• **Task directions**: Lay out the lines of the rows as a Markdown table with the columns Line No. and Text, skipping any blank lines. Begin at the first line of the rows and stop after the line containing "Đoàn tại điểm".

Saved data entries

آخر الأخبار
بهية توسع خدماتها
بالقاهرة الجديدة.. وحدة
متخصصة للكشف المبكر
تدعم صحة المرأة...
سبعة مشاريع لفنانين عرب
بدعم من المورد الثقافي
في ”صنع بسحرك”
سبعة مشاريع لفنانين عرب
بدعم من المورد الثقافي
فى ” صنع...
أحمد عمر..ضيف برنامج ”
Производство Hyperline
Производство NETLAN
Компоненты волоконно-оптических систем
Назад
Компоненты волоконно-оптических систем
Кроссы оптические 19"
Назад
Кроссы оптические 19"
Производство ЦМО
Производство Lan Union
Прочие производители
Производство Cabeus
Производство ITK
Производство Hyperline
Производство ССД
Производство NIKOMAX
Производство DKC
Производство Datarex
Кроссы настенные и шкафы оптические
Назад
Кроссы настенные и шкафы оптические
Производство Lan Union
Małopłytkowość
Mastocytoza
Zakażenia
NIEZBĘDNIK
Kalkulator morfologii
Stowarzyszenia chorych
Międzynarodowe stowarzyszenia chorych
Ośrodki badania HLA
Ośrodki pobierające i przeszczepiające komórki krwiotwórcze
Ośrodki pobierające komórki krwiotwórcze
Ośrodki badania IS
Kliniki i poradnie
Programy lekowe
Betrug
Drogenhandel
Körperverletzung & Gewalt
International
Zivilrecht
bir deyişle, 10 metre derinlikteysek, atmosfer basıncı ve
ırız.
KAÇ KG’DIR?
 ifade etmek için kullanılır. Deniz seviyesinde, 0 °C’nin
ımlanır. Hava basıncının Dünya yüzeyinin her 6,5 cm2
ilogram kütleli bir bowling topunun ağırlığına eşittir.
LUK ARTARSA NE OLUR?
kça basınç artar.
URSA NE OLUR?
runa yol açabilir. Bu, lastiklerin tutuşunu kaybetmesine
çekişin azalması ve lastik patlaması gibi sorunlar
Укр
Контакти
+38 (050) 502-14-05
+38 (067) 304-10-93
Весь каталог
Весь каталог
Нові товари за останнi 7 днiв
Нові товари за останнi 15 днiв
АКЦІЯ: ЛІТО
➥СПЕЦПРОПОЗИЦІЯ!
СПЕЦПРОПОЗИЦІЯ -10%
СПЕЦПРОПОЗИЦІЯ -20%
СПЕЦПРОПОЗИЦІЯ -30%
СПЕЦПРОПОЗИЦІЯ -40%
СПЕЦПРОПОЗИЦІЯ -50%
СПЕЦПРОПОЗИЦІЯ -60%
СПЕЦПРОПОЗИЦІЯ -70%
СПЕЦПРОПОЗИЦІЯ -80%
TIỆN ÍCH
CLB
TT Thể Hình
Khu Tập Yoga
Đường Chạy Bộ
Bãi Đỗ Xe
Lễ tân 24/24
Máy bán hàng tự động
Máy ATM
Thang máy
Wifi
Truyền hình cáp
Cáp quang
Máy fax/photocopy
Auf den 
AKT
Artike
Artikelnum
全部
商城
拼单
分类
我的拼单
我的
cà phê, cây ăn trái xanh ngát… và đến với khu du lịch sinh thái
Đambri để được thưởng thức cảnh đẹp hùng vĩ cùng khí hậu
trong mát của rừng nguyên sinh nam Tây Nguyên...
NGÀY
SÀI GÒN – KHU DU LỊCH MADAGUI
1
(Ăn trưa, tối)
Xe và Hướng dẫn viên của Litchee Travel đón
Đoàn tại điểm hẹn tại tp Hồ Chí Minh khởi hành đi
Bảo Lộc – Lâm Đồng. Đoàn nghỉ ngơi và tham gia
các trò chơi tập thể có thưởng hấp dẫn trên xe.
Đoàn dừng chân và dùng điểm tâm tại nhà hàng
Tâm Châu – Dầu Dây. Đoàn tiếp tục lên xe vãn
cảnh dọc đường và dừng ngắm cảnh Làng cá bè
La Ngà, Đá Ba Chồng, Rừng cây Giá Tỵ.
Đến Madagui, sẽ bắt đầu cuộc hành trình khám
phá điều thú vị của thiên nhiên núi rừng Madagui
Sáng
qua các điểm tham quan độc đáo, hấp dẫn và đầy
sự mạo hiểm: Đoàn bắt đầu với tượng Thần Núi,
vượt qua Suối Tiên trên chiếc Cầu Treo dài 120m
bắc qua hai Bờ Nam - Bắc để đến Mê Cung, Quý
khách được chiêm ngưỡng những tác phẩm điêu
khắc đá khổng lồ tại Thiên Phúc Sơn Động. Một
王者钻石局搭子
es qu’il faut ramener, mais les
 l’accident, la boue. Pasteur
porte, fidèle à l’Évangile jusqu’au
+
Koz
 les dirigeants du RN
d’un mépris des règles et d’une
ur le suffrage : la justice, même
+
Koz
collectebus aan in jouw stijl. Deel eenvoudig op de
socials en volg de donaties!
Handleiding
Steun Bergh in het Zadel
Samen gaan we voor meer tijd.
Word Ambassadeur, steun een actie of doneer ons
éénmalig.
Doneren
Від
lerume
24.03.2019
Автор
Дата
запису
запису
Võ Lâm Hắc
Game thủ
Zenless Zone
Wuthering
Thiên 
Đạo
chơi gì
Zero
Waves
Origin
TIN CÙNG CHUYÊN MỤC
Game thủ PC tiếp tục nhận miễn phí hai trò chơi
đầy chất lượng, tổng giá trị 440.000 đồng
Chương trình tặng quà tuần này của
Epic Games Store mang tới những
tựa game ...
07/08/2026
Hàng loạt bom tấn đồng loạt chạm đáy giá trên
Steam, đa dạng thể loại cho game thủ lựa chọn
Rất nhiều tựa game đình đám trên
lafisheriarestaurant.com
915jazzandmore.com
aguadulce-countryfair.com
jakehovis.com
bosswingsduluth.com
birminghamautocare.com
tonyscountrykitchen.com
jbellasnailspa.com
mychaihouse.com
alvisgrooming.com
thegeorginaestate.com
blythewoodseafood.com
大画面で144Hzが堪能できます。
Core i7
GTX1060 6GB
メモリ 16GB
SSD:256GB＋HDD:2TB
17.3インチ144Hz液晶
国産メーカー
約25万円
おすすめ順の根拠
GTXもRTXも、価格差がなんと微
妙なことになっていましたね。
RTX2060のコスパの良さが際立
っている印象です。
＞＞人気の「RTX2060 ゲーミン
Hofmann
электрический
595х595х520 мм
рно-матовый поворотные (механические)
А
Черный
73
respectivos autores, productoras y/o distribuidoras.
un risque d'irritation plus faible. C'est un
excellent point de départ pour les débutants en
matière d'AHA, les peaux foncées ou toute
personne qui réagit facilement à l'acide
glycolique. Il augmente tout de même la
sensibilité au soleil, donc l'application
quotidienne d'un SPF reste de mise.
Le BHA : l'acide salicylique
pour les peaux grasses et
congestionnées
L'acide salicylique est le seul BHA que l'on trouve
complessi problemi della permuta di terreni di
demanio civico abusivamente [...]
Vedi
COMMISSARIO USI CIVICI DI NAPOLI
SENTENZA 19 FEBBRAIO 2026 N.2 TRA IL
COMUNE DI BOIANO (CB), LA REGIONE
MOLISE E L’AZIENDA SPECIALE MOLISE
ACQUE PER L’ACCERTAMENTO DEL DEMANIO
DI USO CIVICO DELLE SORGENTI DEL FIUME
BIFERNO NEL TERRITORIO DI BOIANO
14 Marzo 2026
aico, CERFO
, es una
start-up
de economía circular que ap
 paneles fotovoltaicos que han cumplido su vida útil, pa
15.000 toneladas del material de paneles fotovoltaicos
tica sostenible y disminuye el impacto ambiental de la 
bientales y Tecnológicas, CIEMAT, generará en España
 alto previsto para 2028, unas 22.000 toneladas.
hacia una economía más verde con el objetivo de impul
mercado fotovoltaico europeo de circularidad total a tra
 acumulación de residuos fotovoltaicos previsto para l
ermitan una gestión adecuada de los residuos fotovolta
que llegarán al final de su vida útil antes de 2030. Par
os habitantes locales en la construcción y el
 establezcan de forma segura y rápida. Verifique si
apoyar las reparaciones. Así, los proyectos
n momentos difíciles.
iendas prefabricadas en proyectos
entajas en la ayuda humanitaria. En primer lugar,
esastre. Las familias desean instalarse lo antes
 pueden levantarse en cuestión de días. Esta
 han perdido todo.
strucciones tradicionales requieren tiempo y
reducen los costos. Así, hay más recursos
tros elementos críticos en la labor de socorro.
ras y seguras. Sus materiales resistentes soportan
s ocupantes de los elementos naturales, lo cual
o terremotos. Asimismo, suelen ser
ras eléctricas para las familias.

• **Answer for the task**:
| Line No. | Text |
|---|---|
| 1 | آخر الأخبار |
| 2 | بهية توسع خدماتها |
| 3 | بالقاهرة الجديدة.. وحدة |
| 4 | متخصصة للكشف المبكر |
| 5 | تدعم صحة المرأة... |
| 6 | سبعة مشاريع لفنانين عرب |
| 7 | بدعم من المورد الثقافي |
| 8 | في ”صنع بسحرك” |
| 9 | سبعة مشاريع لفنانين عرب |
| 10 | بدعم من المورد الثقافي |
| 11 | فى ” صنع... |
| 12 | أحمد عمر..ضيف برنامج ” |
| 13 | Производство Hyperline |
| 14 | Производство NETLAN |
| 15 | Компоненты волоконно-оптических систем |
| 16 | Назад |
| 17 | Компоненты волоконно-оптических систем |
| 18 | Кроссы оптические 19" |
| 19 | Назад |
| 20 | Кроссы оптические 19" |
| 21 | Производство ЦМО |
| 22 | Производство Lan Union |
| 23 | Прочие производители |
| 24 | Производство Cabeus |
| 25 | Производство ITK |
| 26 | Производство Hyperline |
| 27 | Производство ССД |
| 28 | Производство NIKOMAX |
| 29 | Производство DKC |
| 30 | Производство Datarex |
| 31 | Кроссы настенные и шкафы оптические |
| 32 | Назад |
| 33 | Кроссы настенные и шкафы оптические |
| 34 | Производство Lan Union |
| 35 | Małopłytkowość |
| 36 | Mastocytoza |
| 37 | Zakażenia |
| 38 | NIEZBĘDNIK |
| 39 | Kalkulator morfologii |
| 40 | Stowarzyszenia chorych |
| 41 | Międzynarodowe stowarzyszenia chorych |
| 42 | Ośrodki badania HLA |
| 43 | Ośrodki pobierające i przeszczepiające komórki krwiotwórcze |
| 44 | Ośrodki pobierające komórki krwiotwórcze |
| 45 | Ośrodki badania IS |
| 46 | Kliniki i poradnie |
| 47 | Programy lekowe |
| 48 | Betrug |
| 49 | Drogenhandel |
| 50 | Körperverletzung & Gewalt |
| 51 | International |
| 52 | Zivilrecht |
| 53 | bir deyişle, 10 metre derinlikteysek, atmosfer basıncı ve |
| 54 | ırız. |
| 55 | KAÇ KG’DIR? |
| 56 |  ifade etmek için kullanılır. Deniz seviyesinde, 0 °C’nin |
| 57 | ımlanır. Hava basıncının Dünya yüzeyinin her 6,5 cm2 |
| 58 | ilogram kütleli bir bowling topunun ağırlığına eşittir. |
| 59 | LUK ARTARSA NE OLUR? |
| 60 | kça basınç artar. |
| 61 | URSA NE OLUR? |
| 62 | runa yol açabilir. Bu, lastiklerin tutuşunu kaybetmesine |
| 63 | çekişin azalması ve lastik patlaması gibi sorunlar |
| 64 | Укр |
| 65 | Контакти |
| 66 | +38 (050) 502-14-05 |
| 67 | +38 (067) 304-10-93 |
| 68 | Весь каталог |
| 69 | Весь каталог |
| 70 | Нові товари за останнi 7 днiв |
| 71 | Нові товари за останнi 15 днiв |
| 72 | АКЦІЯ: ЛІТО |
| 73 | ➥СПЕЦПРОПОЗИЦІЯ! |
| 74 | СПЕЦПРОПОЗИЦІЯ -10% |
| 75 | СПЕЦПРОПОЗИЦІЯ -20% |
| 76 | СПЕЦПРОПОЗИЦІЯ -30% |
| 77 | СПЕЦПРОПОЗИЦІЯ -40% |
| 78 | СПЕЦПРОПОЗИЦІЯ -50% |
| 79 | СПЕЦПРОПОЗИЦІЯ -60% |
| 80 | СПЕЦПРОПОЗИЦІЯ -70% |
| 81 | СПЕЦПРОПОЗИЦІЯ -80% |
| 82 | TIỆN ÍCH |
| 83 | CLB |
| 84 | TT Thể Hình |
| 85 | Khu Tập Yoga |
| 86 | Đường Chạy Bộ |
| 87 | Bãi Đỗ Xe |
| 88 | Lễ tân 24/24 |
| 89 | Máy bán hàng tự động |
| 90 | Máy ATM |
| 91 | Thang máy |
| 92 | Wifi |
| 93 | Truyền hình cáp |
| 94 | Cáp quang |
| 95 | Máy fax/photocopy |
| 96 | Auf den  |
| 97 | AKT |
| 98 | Artike |
| 99 | Artikelnum |
| 100 | 全部 |
| 101 | 商城 |
| 102 | 拼单 |
| 103 | 分类 |
| 104 | 我的拼单 |
| 105 | 我的 |
| 106 | cà phê, cây ăn trái xanh ngát… và đến với khu du lịch sinh thái |
| 107 | Đambri để được thưởng thức cảnh đẹp hùng vĩ cùng khí hậu |
| 108 | trong mát của rừng nguyên sinh nam Tây Nguyên... |
| 109 | NGÀY |
| 110 | SÀI GÒN – KHU DU LỊCH MADAGUI |
| 111 | 1 |
| 112 | (Ăn trưa, tối) |
| 113 | Xe và Hướng dẫn viên của Litchee Travel đón |
| 114 | Đoàn tại điểm hẹn tại tp Hồ Chí Minh khởi hành đi |